Currently, battery electric vehicles and plug-in hybrids make up 37% of total car sales, surpassing earlier predictions. Beijing had initially aimed for 25% of the market to be electric by 2025, a target set at the end of 2019. Merely three years ago, Deloitte’s report, while generally optimistic about EV prospects, had projected that this milestone wouldn’t be reached until the end of the decade.

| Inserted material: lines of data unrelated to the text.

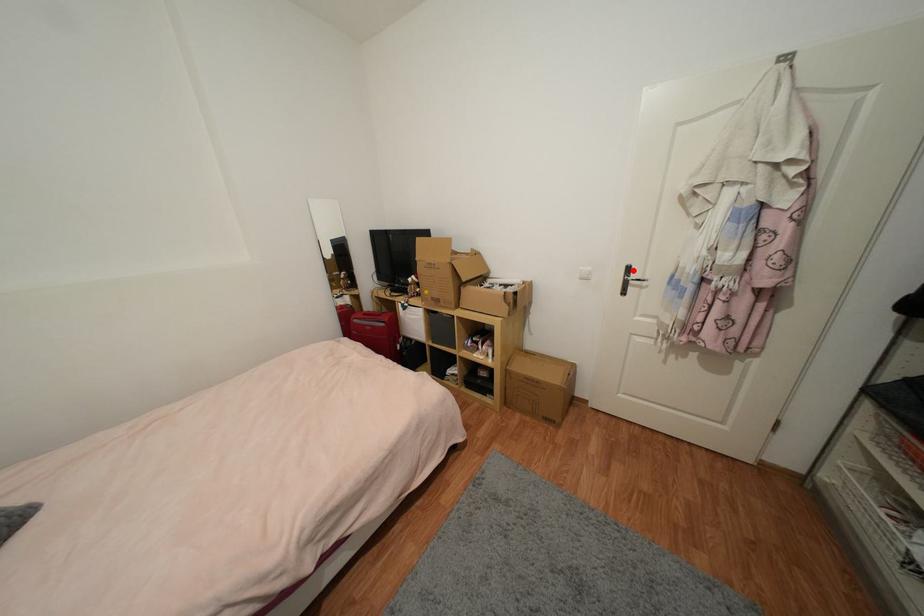
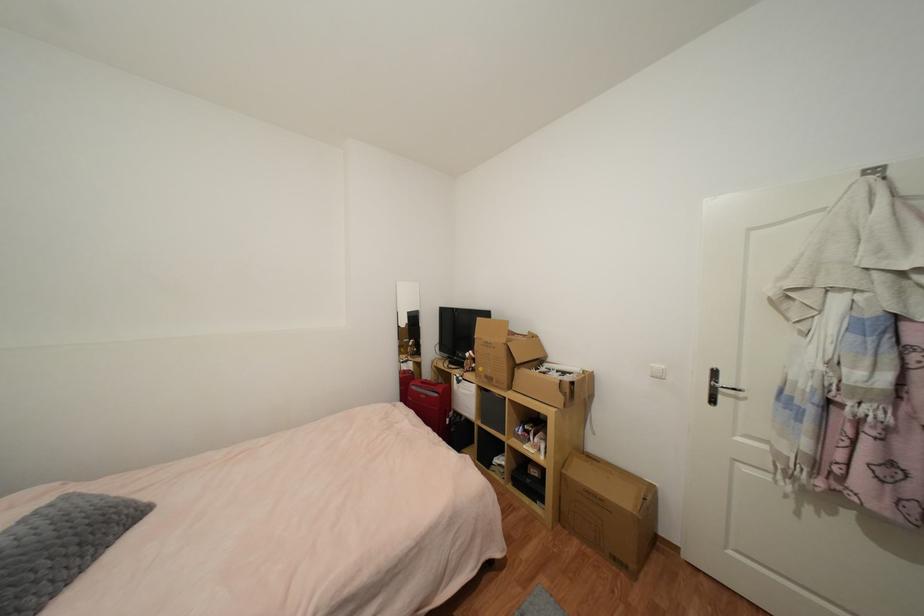
Find the pixel in the second image that matches the highlighted location in the first image.

(720, 374)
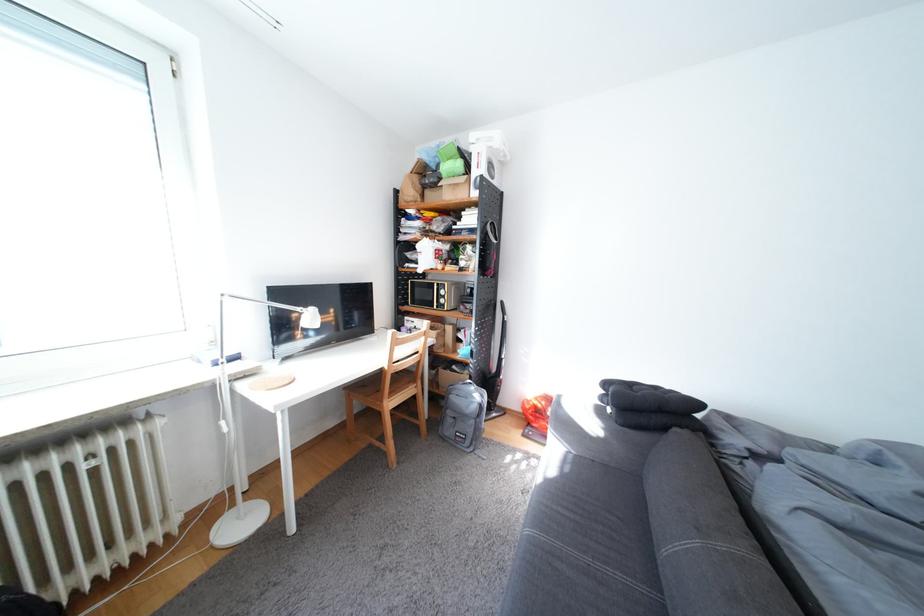
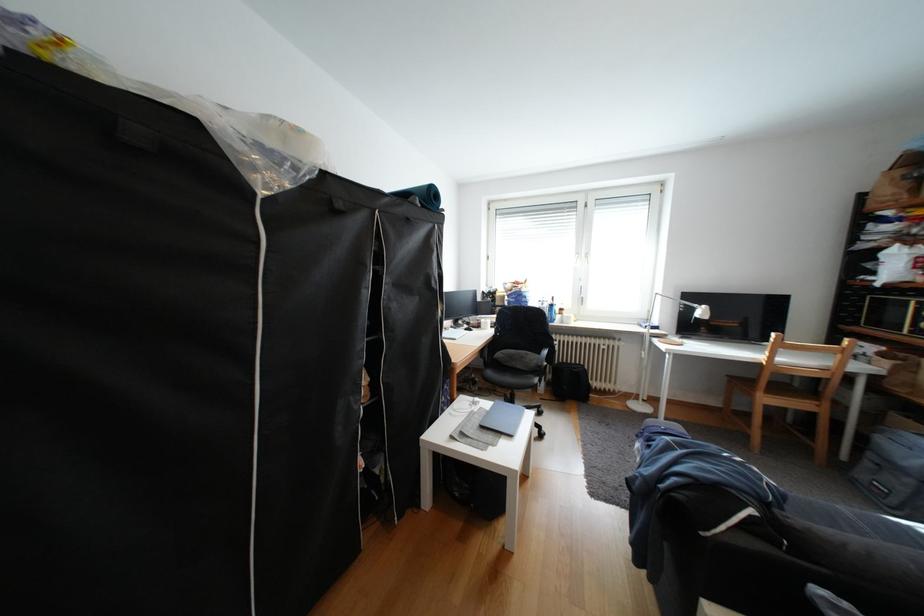
Locate, in the second image, the point that corresponds to [403,405] in the first image.

(779, 400)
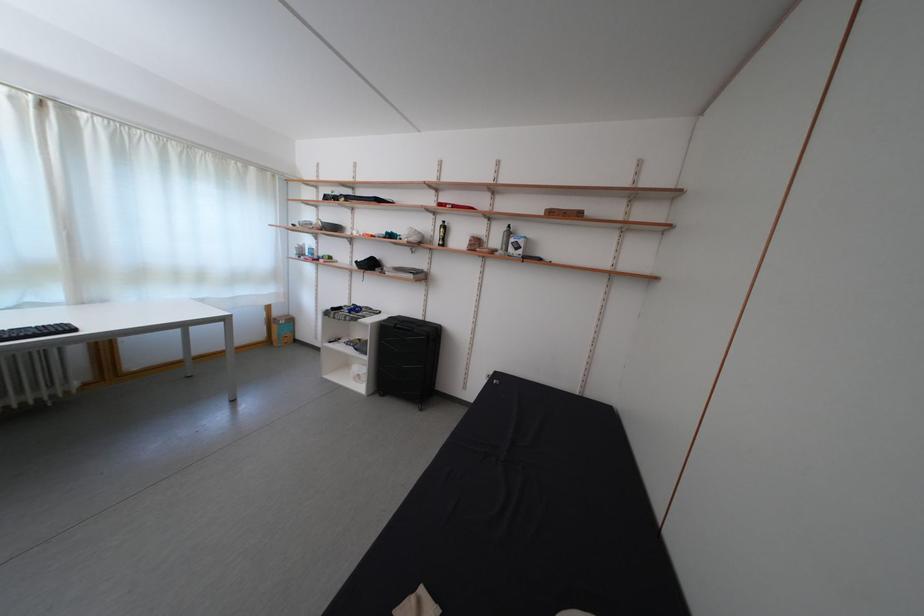
Find where to lift the black bottle. Please return your answer as a coordinate pair (x, y).

(442, 233)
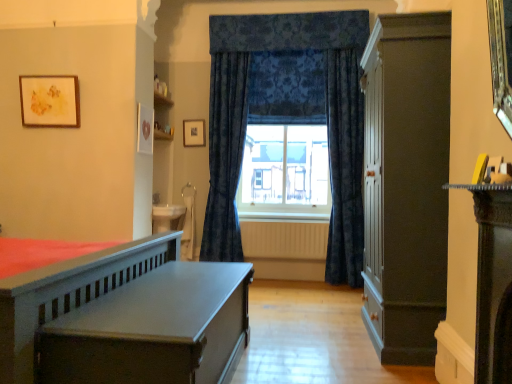
Question: Is white textured radiator at center completely or partially outside of velvet dark blue curtain at center, which is the 2th curtain in left-to-right order?

Choices:
 (A) no
 (B) yes

Answer: (B)

Question: Is white textured radiator at center oriented away from velvet dark blue curtain at center, which is counted as the 1th curtain, starting from the right?

Choices:
 (A) yes
 (B) no

Answer: (B)

Question: Is white textured radiator at center next to velvet dark blue curtain at center, which is counted as the 1th curtain, starting from the right, and touching it?

Choices:
 (A) yes
 (B) no

Answer: (B)

Question: Is white textured radiator at center further to the viewer compared to velvet dark blue curtain at center, which is counted as the 1th curtain, starting from the right?

Choices:
 (A) no
 (B) yes

Answer: (B)

Question: Can you confirm if white textured radiator at center is positioned to the right of velvet dark blue curtain at center, which is counted as the 1th curtain, starting from the right?

Choices:
 (A) no
 (B) yes

Answer: (A)

Question: Considering the relative sizes of white textured radiator at center and velvet dark blue curtain at center, which is the 2th curtain in left-to-right order, in the image provided, is white textured radiator at center taller than velvet dark blue curtain at center, which is the 2th curtain in left-to-right order,?

Choices:
 (A) no
 (B) yes

Answer: (A)

Question: Is white textured radiator at center to the right of dark blue velvet curtains at center, acting as the first curtain starting from the left, from the viewer's perspective?

Choices:
 (A) no
 (B) yes

Answer: (B)

Question: From the image's perspective, is white textured radiator at center below dark blue velvet curtains at center, acting as the first curtain starting from the left?

Choices:
 (A) yes
 (B) no

Answer: (A)

Question: Considering the relative sizes of white textured radiator at center and dark blue velvet curtains at center, the second curtain viewed from the right, in the image provided, is white textured radiator at center wider than dark blue velvet curtains at center, the second curtain viewed from the right,?

Choices:
 (A) no
 (B) yes

Answer: (A)

Question: From the image's perspective, is white textured radiator at center above dark blue velvet curtains at center, acting as the first curtain starting from the left?

Choices:
 (A) no
 (B) yes

Answer: (A)

Question: From a real-world perspective, is white textured radiator at center positioned over dark blue velvet curtains at center, the second curtain viewed from the right, based on gravity?

Choices:
 (A) yes
 (B) no

Answer: (B)

Question: Would you consider white textured radiator at center to be distant from dark blue velvet curtains at center, the second curtain viewed from the right?

Choices:
 (A) no
 (B) yes

Answer: (A)

Question: Is matte gray wooden bed at left next to white textured radiator at center and touching it?

Choices:
 (A) yes
 (B) no

Answer: (B)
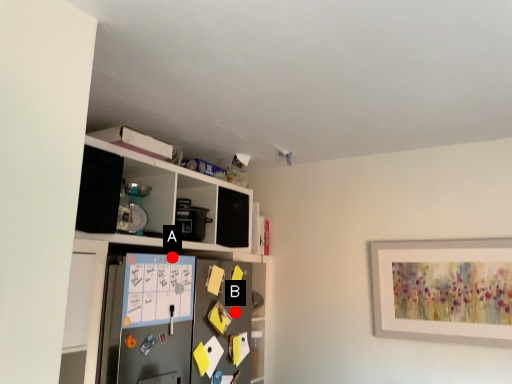
Question: Two points are circled on the image, labeled by A and B beside each circle. Which point is further to the camera?

Choices:
 (A) A is further
 (B) B is further

Answer: (B)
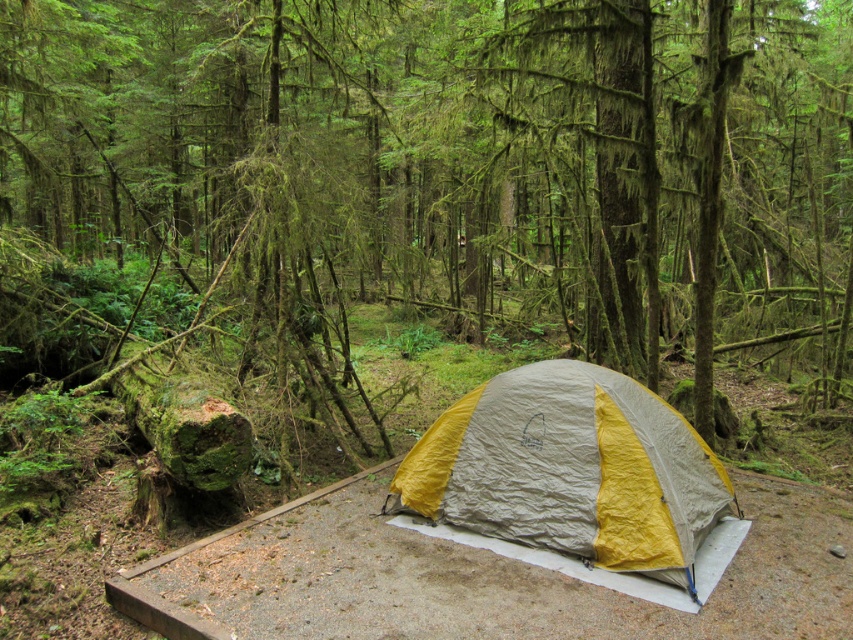
You are standing at the point where the viewer is located in the forest scene. There is a specific point marked at coordinates point [418,120]. If you want to place a 10 feet long hiking pole from your current position to that point, will it reach?

The distance between the viewer and point [418,120] is 43.93 feet, which is greater than the 10 feet length of the hiking pole. Therefore, the pole will not reach.

You are planning to set up a small garden between the green mossy tree at center and the yellow fabric tent at center. Which object should you place the garden closer to in order to ensure it has enough space to grow?

The green mossy tree at center is wider than the yellow fabric tent at center, so placing the garden closer to the yellow fabric tent at center will provide more space for growth.

You are a camper who wants to set up a hammock between the green mossy tree at center and the yellow fabric tent at center. Considering their sizes, which object would you choose as the anchor point for the hammock?

The green mossy tree at center has a larger size compared to the yellow fabric tent at center, so it would be the better anchor point for the hammock due to its sturdiness and stability.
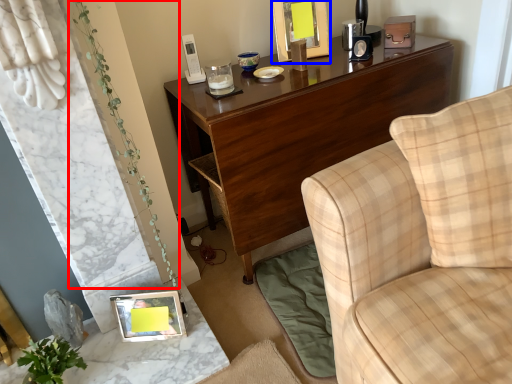
Question: Which object appears closest to the camera in this image, plant (highlighted by a red box) or picture frame (highlighted by a blue box)?

Choices:
 (A) plant
 (B) picture frame

Answer: (A)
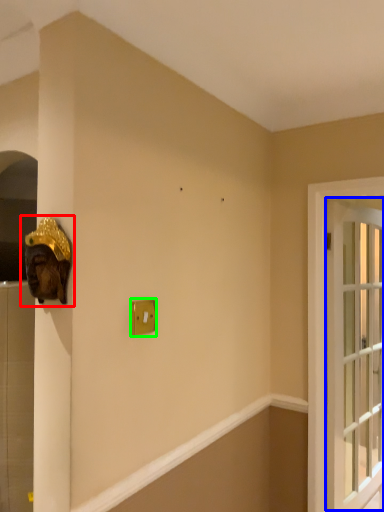
Question: Based on their relative distances, which object is farther from sculpture (highlighted by a red box)? Choose from window (highlighted by a blue box) and light switch (highlighted by a green box).

Choices:
 (A) window
 (B) light switch

Answer: (A)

The rapid growth in the electric vehicle industry appears not just a temporary trend. A good example of this can be seen in the battery manufacturing sector. Electric cars have struggled to compete with traditional internal combustion engine vehicles on price due to the high costs of their power packs and drivetrains, which can be as much as twice the cost of their traditional counterparts. Lowering these costs has largely relied on decreasing battery expenses, a process hindered by the recent inflation in commodity prices, which drove up raw material costs.
Emerging Financial Landscape in the Electric Vehicle Industry
Recent financial results, however, indicate a shift. The largest cell manufacturer, Contemporary Amperex Technology Co., saw a 54% increase in net income for the June quarter compared to the previous year. Similarly, LG Energy Solution Ltd. from South Korea saw its net income quadruple. Analysts predict BYD, another major battery and car manufacturing player, will double its net income in its upcoming report. Panasonic’s first quarter results, aided by a one-time restructuring benefit, were the strongest for any quarter since the 1990s.
These profits seem likely to be sustainable. The price of Chinese lithium carbonate, a key component in cathodes that make up around half of a battery pack’s cost, has decreased significantly since the beginning of the year. This reduction in cost has improved profit margins for major battery manufacturers compared to previous quarters, providing them with more leeway for future competition.
While gasoline-powered vehicles still tend to have a cost advantage at dealerships in most markets, the situation is different in China. The country is already leading the way in adopting electric vehicles, and other parts of the world are expected to follow suit. The transition to electric transport has faced challenges, but it’s now approaching its culmination.